### SUPPLIED TEXT

In Fininen v. Barlow (2006) 142 Cal.App.4th 185, defendant sought to vacate an arbitration award based on the arbitrator’s failure to disclose his participation in a previous mediation involving defendant. The court held that defendant waived his right to vacation of the award, in that he participated in the nondisclosed case, had access to his files concerning the nondisclosed case, recognized the arbitrator during the arbitration proceedings, failed to request a continuance to investigate the arbitrator, consented to proceed with the arbitration after the arbitrator partially described the nondisclosed case, and did not object to the arbitrator until after the issuance of the arbitration award in favor of plaintiffs. (Id. at pp. 190-191.)
The situation here, while not identical, is similar in key respects. Plaintiff’s counsel had access to his files containing Judge Dell’s disclosure statement, which did not mention having been treated at defendant’s facility. Counsel was present at the arbitration proceedings when Judge Dell mentioned having been treated at defendant’s facility. Counsel continued to participate in the proceedings, during which he made no mention of the discrepancy and did not object to Judge Dell serving as the arbitrator or otherwise take any steps indicating that there was an issue of nondisclosure. It was only after Judge Dell issued an arbitration award in defendant’s favor that plaintiff objected to Judge Dell’s serving as arbitrator based on his nondisclosure.
We acknowledge that the trial court found no waiver, explaining that the attorney who was present at the arbitration, “Mr. Himelson did not disclose the statement made by Judge Dell at the summary judgment hearing to principal plaintiff’s counsel Mr. Eisenberg until after the award had been received from the AAA.” This finding was incorrect as a matter of law, however.

### PROVIDED DATA
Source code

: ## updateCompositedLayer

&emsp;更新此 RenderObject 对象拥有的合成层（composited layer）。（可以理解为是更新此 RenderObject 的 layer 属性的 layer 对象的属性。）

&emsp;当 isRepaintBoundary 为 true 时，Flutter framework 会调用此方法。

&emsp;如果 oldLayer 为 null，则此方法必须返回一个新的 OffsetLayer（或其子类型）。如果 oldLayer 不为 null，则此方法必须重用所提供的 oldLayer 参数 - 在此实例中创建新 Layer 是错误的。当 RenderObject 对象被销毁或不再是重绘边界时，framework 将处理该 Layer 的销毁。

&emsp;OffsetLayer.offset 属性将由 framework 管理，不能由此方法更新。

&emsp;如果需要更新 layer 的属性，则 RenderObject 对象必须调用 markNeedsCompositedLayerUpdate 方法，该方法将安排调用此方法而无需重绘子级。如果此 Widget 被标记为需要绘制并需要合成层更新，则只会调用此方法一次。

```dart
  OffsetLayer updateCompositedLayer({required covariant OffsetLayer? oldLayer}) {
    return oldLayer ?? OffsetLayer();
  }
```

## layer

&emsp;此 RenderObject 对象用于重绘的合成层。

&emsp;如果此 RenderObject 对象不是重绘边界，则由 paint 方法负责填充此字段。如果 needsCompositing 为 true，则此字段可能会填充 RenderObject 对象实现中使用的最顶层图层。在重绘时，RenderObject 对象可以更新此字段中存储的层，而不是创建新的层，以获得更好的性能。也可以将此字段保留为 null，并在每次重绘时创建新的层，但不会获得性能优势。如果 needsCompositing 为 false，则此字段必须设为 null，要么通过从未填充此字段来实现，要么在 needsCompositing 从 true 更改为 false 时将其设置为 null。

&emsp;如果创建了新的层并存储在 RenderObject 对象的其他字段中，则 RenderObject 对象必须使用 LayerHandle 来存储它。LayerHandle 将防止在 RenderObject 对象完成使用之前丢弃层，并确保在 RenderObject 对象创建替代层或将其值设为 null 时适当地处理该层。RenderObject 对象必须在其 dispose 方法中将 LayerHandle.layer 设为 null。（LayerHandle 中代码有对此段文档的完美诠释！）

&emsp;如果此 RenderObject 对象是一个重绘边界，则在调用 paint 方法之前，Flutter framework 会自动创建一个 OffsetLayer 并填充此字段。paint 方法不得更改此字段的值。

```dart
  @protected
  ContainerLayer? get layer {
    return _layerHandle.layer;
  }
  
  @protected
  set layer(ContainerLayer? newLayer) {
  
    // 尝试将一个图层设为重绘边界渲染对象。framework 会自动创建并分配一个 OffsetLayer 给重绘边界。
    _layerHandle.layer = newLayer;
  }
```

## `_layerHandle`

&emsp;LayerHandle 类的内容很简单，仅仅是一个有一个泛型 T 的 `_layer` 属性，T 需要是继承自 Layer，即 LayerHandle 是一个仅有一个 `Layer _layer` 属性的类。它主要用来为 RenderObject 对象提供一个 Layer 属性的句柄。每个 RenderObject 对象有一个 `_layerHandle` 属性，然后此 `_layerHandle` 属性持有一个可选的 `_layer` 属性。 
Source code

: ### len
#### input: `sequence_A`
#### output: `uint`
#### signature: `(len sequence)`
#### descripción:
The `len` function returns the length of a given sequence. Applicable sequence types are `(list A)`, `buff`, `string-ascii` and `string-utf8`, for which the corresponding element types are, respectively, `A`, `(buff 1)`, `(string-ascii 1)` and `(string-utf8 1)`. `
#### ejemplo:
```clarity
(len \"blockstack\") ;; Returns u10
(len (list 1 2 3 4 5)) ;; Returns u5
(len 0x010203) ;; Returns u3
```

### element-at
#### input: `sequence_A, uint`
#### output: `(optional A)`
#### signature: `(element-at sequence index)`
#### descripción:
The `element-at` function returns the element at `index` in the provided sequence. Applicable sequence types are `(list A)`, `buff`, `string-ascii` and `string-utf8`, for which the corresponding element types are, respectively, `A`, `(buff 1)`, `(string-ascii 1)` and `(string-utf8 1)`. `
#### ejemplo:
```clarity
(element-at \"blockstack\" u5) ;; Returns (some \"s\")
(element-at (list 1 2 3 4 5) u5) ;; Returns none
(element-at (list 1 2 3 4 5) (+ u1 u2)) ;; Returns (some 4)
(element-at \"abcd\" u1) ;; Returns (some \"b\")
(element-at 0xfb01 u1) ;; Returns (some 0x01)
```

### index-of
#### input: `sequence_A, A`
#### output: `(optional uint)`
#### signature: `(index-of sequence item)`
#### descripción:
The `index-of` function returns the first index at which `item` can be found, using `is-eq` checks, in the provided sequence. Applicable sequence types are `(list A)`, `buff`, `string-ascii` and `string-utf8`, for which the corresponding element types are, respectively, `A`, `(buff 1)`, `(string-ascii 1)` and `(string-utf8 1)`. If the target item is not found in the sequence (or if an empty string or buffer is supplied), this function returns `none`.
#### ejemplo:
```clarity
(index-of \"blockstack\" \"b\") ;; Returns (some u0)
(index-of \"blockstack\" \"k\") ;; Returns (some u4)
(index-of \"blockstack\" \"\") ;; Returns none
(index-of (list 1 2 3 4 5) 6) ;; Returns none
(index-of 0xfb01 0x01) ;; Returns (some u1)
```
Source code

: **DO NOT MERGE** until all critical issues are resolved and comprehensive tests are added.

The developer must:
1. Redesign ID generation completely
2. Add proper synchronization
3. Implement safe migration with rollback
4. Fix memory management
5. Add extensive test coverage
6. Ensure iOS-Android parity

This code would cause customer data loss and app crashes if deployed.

### TASK LIST
1. Restate the paragraph of the opinion excerpt that begins "The situation here, while not identical" as a brief bulleted list that keeps its main facts.
2. Print the portion of the opinion excerpt starting with "We acknowledge that" and going on through "of law, however.".
The items above come from a source separate from the opinion excerpt.

### RESPONSE LIST
1.
- The situation resembles the one in Fininen v. Barlow in key respects, though it is not identical.
- Plaintiff's counsel had access to files containing Judge Dell's disclosure statement, which did not mention treatment at defendant's facility.
- Counsel was present at the arbitration when Judge Dell mentioned having been treated at defendant's facility.
- Counsel kept participating without raising the discrepancy, objecting to Judge Dell as arbitrator, or otherwise indicating a nondisclosure issue.
- Plaintiff objected to Judge Dell's service based on the nondisclosure only after Judge Dell issued an award in defendant's favor.

2.
We acknowledge that the trial court found no waiver, explaining that the attorney who was present at the arbitration, “Mr. Himelson did not disclose the statement made by Judge Dell at the summary judgment hearing to principal plaintiff’s counsel Mr. Eisenberg until after the award had been received from the AAA.” This finding was incorrect as a matter of law, however.